Print the listing lines below from the line with "To the nearest" through the line with "True or false: Aggravated", keeping both of those lines. Leave out any picture that falls between them.

[PROVIDED RECORDS]:
>>>>

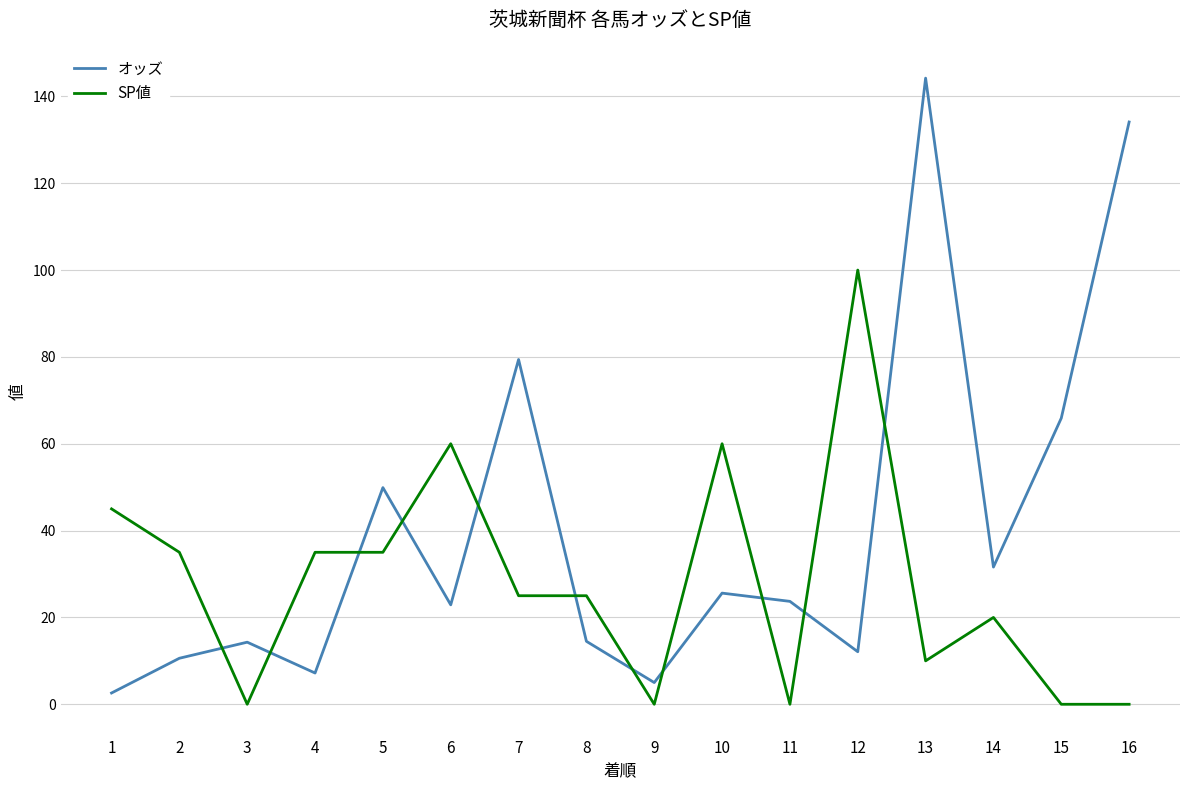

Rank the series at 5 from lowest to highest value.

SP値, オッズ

<<<<
>>>>

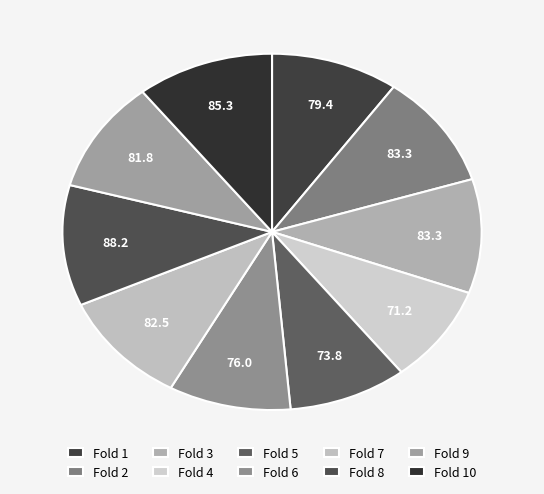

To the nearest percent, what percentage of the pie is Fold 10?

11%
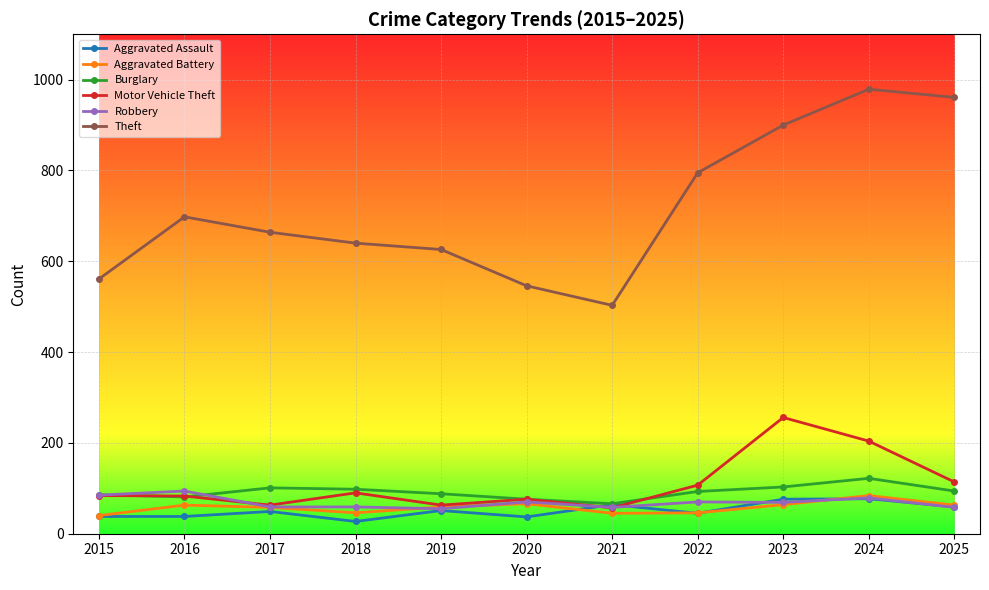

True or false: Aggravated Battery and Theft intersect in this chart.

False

<<<<
>>>>

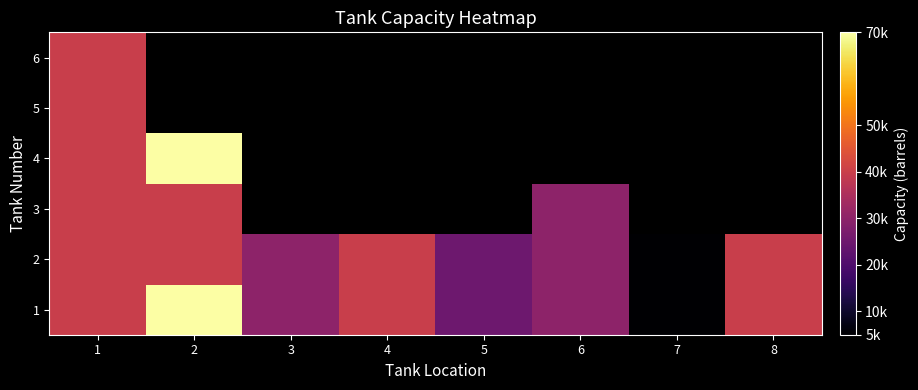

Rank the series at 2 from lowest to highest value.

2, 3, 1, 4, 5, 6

<<<<

[SOLUTION]:
To the nearest percent, what percentage of the pie is Fold 10?

11%

True or false: Aggravated Battery and Theft intersect in this chart.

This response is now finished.